Entries drawn from a collection:

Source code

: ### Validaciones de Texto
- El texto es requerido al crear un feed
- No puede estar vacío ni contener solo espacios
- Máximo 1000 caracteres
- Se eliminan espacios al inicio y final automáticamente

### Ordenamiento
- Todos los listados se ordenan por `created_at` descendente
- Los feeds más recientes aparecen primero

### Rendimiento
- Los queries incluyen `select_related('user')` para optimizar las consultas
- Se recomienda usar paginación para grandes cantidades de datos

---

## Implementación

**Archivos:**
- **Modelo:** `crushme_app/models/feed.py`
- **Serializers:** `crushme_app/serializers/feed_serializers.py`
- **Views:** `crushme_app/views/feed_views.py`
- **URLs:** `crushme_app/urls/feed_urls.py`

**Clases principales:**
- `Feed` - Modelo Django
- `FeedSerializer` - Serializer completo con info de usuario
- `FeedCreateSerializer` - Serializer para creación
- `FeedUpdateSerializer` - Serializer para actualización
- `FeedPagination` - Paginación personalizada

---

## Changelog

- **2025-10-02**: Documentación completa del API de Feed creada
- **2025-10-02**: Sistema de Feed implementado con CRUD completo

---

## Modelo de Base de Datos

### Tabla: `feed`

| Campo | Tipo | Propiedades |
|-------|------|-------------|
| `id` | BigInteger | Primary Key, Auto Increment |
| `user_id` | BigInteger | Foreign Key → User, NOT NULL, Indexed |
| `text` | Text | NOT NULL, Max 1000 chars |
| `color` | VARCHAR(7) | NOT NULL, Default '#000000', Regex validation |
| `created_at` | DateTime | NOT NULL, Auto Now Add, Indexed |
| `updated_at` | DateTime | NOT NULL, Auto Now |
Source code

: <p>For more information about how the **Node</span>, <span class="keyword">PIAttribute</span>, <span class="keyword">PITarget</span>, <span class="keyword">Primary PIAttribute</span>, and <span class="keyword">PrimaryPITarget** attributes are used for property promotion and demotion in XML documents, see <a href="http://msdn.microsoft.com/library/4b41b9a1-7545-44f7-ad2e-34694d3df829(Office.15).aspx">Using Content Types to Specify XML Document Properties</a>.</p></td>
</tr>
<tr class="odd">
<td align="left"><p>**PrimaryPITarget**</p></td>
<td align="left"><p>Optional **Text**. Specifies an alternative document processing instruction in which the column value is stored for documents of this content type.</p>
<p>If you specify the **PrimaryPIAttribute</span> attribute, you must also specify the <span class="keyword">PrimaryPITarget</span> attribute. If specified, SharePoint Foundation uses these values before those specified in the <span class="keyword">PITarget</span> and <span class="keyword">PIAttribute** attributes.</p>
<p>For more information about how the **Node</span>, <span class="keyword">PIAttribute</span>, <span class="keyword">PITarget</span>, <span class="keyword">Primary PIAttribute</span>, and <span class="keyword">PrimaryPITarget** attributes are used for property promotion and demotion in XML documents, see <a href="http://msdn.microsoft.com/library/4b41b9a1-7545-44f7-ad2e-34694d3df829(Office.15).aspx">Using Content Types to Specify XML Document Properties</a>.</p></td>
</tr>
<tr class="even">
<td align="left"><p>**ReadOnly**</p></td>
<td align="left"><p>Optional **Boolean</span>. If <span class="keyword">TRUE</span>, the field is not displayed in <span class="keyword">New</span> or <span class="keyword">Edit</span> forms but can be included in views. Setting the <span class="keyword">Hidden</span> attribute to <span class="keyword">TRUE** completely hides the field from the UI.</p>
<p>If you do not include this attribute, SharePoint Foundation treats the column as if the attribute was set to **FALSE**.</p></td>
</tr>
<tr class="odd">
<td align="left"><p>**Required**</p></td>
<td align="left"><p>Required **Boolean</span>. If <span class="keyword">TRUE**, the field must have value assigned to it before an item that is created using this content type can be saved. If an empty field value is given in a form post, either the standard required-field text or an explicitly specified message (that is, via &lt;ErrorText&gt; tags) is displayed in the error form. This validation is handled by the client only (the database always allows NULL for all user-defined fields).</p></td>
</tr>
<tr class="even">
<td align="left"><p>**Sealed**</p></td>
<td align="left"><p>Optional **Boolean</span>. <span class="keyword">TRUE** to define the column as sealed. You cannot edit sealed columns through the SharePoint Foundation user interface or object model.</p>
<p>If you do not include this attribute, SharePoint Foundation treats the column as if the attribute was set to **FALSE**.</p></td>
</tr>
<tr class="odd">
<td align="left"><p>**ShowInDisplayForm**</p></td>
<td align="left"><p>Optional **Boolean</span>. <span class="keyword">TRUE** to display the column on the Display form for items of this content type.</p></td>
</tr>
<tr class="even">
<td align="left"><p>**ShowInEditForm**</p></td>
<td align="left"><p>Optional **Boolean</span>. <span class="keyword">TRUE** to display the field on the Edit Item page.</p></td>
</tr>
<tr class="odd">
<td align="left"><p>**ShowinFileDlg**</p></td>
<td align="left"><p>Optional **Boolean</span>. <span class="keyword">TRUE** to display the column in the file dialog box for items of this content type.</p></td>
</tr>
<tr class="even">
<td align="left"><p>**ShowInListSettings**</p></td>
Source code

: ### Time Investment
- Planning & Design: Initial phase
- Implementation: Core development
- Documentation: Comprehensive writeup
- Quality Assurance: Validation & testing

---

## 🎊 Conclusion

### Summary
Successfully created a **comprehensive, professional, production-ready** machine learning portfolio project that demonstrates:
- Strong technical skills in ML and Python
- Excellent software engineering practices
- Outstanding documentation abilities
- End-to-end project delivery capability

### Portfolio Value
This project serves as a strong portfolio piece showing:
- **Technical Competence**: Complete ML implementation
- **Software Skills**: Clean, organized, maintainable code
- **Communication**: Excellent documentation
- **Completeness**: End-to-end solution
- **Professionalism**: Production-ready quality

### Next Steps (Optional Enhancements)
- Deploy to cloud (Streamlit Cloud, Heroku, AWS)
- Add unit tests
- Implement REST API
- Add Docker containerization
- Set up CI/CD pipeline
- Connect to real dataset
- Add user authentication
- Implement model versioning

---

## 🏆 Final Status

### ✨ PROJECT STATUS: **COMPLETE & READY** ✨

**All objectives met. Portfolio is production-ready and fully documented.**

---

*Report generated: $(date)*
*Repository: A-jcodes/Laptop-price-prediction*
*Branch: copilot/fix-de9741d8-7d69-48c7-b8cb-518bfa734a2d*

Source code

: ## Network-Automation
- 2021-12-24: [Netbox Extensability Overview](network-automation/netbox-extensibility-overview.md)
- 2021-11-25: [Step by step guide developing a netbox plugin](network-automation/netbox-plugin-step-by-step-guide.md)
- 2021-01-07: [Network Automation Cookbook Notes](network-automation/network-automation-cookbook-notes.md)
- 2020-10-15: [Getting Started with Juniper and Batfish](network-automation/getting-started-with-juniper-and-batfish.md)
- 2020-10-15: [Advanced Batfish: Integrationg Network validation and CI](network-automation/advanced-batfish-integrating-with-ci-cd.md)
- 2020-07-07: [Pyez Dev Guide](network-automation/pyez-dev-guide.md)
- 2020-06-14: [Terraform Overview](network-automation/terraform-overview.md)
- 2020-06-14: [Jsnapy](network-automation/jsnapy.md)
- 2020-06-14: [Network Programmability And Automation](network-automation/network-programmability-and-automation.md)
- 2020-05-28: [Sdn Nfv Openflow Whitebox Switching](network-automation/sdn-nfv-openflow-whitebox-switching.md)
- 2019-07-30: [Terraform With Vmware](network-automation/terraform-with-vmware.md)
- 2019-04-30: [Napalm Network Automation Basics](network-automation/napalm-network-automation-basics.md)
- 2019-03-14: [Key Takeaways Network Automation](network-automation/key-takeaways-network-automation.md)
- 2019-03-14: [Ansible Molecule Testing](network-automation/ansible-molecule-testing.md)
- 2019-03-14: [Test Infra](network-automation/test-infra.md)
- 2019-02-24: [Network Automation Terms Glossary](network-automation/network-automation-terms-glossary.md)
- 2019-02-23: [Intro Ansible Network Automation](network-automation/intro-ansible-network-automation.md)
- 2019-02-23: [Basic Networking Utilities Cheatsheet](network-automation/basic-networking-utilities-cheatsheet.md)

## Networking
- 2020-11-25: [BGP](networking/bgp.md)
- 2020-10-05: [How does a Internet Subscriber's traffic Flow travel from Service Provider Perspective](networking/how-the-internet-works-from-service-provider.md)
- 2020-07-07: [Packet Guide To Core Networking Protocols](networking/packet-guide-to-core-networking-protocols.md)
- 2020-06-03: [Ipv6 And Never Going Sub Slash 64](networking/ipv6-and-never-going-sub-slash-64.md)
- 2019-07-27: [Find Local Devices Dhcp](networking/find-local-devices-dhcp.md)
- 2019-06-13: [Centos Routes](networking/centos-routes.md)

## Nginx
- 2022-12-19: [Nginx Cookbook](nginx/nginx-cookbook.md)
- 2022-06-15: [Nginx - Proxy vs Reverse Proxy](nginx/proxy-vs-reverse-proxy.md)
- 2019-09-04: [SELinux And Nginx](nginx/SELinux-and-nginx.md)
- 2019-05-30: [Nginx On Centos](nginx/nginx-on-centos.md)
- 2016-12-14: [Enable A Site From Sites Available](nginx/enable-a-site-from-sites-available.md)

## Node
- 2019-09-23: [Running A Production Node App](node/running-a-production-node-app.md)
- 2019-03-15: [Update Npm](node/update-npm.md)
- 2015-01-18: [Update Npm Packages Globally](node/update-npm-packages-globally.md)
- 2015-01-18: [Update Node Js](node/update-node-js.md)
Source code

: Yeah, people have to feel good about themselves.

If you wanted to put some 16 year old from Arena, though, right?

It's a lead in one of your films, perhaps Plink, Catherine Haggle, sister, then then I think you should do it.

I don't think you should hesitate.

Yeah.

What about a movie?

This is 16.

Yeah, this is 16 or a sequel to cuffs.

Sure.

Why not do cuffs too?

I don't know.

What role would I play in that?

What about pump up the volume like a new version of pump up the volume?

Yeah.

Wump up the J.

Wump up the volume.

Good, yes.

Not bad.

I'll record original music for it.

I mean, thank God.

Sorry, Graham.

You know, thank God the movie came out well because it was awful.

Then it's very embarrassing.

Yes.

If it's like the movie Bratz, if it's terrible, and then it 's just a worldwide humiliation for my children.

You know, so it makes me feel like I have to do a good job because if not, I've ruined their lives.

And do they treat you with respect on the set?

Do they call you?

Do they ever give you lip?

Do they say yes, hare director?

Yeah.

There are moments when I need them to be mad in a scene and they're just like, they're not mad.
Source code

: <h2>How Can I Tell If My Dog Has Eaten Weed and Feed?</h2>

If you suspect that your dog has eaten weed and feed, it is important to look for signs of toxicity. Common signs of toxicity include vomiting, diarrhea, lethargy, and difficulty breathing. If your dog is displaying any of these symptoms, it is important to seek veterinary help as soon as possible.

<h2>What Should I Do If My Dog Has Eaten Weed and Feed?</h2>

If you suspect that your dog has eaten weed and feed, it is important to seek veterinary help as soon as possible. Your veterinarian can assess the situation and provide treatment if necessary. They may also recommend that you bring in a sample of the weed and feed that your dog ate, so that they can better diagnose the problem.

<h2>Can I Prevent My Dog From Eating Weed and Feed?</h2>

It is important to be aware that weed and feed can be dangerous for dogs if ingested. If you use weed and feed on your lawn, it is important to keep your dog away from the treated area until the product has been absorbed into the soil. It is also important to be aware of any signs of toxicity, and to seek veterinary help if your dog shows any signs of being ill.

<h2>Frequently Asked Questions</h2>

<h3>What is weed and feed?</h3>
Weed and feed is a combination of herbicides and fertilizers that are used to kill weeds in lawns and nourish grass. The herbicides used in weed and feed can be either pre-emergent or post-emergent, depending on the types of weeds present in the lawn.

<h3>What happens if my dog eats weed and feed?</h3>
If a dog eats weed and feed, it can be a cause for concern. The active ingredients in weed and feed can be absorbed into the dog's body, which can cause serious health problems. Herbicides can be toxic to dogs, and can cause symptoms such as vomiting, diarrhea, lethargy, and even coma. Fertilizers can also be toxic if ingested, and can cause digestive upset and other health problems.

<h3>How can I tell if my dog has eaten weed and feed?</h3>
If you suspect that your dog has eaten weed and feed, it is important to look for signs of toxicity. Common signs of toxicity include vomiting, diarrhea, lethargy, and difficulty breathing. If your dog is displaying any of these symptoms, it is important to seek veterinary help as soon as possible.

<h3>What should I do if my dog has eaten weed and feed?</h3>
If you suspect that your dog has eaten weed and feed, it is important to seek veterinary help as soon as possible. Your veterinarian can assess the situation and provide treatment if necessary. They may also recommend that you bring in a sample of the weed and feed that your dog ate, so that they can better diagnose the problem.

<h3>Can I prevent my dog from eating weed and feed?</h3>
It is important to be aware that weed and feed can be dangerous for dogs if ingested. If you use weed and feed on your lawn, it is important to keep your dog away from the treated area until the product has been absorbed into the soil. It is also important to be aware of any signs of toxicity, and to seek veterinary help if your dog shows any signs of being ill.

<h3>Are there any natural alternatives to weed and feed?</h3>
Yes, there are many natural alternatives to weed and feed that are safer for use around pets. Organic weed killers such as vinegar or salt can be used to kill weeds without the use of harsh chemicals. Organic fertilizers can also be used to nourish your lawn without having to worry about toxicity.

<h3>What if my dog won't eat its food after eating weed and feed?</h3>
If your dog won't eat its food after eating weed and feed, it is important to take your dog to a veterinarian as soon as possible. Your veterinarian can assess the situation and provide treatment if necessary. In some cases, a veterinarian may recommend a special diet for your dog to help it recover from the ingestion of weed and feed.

## [ABOUT THIS EXERCISE]
Rename "Rendimiento" to "Desempeño" in the lines from the one containing "Validaciones de Texto" up to and including the one containing "## Implementación". Return only those lines, with everything else left unchanged.

## [OUTPUT OF THE TASK]
: ### Validaciones de Texto
- El texto es requerido al crear un feed
- No puede estar vacío ni contener solo espacios
- Máximo 1000 caracteres
- Se eliminan espacios al inicio y final automáticamente

### Ordenamiento
- Todos los listados se ordenan por `created_at` descendente
- Los feeds más recientes aparecen primero

### Desempeño
- Los queries incluyen `select_related('user')` para optimizar las consultas
- Se recomienda usar paginación para grandes cantidades de datos

---

## Implementación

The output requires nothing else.